WSU Lab On Cutting Edge For 50 Years — Researchers Contemplate Woods Made Of Wheat, Plastic And, Yes, Trees


By Ted McDonough, Staff Writer, Moscow-Pullman Daily News

If you have a roof over your head, and that roof was built after 1950, Washington State University’s Wood Materials and Engineering Laboratory likely had something to do with it.

One of the birth places of particleboard, and of the I-joist now used to frame one-third of new homes, the laboratory, since 1949, has continuously reinvented uses of wood for building.

This week the laboratory held its 33rd International Particleboard/Composite Materials Symposium and celebrated 50 years of success and a future of new challenges that include creating building materials that combine plastics with wood to create products that are durable and free of maintenance.

The history of the Wood Materials and Engineering Laboratory development is told in a 50th anniversary edition of a laboratory history written by Thomas Maloney, who served as the laboratory’s second director from 1972 to 1995.

Founded in 1949 under George Marra, director until 1972, the engineering college’s Wood Materials and Engineering Laboratory took off in the late 1950s when the particleboard industry was beginning, Maloney writes in his history.

Most companies then opening particleboard plants relied on the WSU laboratory for research into materials they planned to use.

With more than 27 patents, the laboratory has to its credit early work on many now ubiquitous composite wood building products, including particleboard, fiberboard and laminated veneer lumber. It is recognized as a leader in the area of nondestructive testing of wood products.

In 1973, WSU researcher Roy Pellerin, the laboratory’s third director, formed a testing equipment company, Metriguard, which now is a world leader in supplying testing equipment to the forest products industry.

In the 1970s, the laboratory set for itself the goal of performing the research that would allow industry to produce four times the usable material from forest products as previously possible.

Today that goal is close to being accomplished. In the United States alone, 1998 production of particleboard and fiberboard from raw material that in 1949 was waste or wood species not suitable for use in standard lumber products was more than 6 billion board feet, according to Maloney’s history. The Wood Materials and Engineering Laboratory is unique because of its strong engineering emphasis and its links to industry, said Don Bender, laboratory director since 1997.

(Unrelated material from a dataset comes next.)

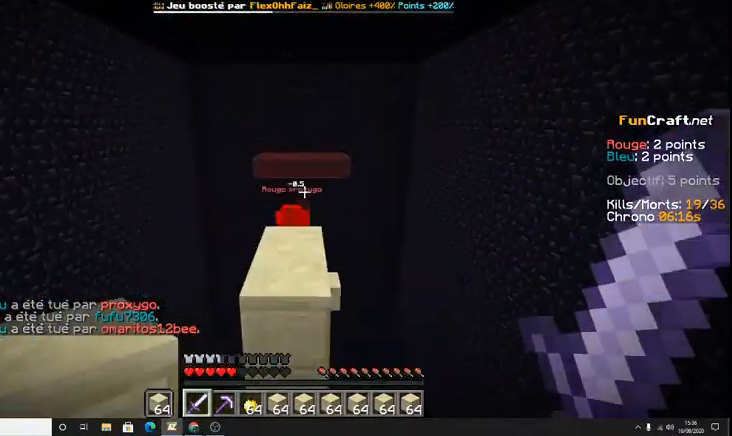
Gameplay with keyboard; each line is a JSON object with the keys held at the frame after it. "events" lists presses ("down") and releases ("up") of "d", "q", "s", "shift", "space" and "z" between this image and that frame as [ms after this image, input, new state], when the widget could be followed in between. No other keys are recorded. Mouse input is not recorded.
{"keys": ["q", "z"], "events": [[200, "q", "down"], [200, "space", "up"]]}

Currently laboratory work includes a multi-million dollar Navy-sponsored project to create replacement materials for decaying wood piers in Naval ports.

The laboratory is concentrating on new products that are durable, efficient and inexpensive.

One ongoing project tests insulated panels made of polystyrene foam cores sandwiched between strandboard panels for use as an energy-efficient wood framing material.

Durability is an issue of increasing importance, Bender said, with consumers demanding building materials that don’t require much maintenance. Plastic-wood combinations are one way laboratory faculty are trying to meet the demand.

Immediate future challenges for the laboratory include providing sustainable source of building materials for industry that also are “sustainable in the environmental sense,” Bender said.

That means experimentation with plantation grown trees and new sources of raw material, such as crop residue.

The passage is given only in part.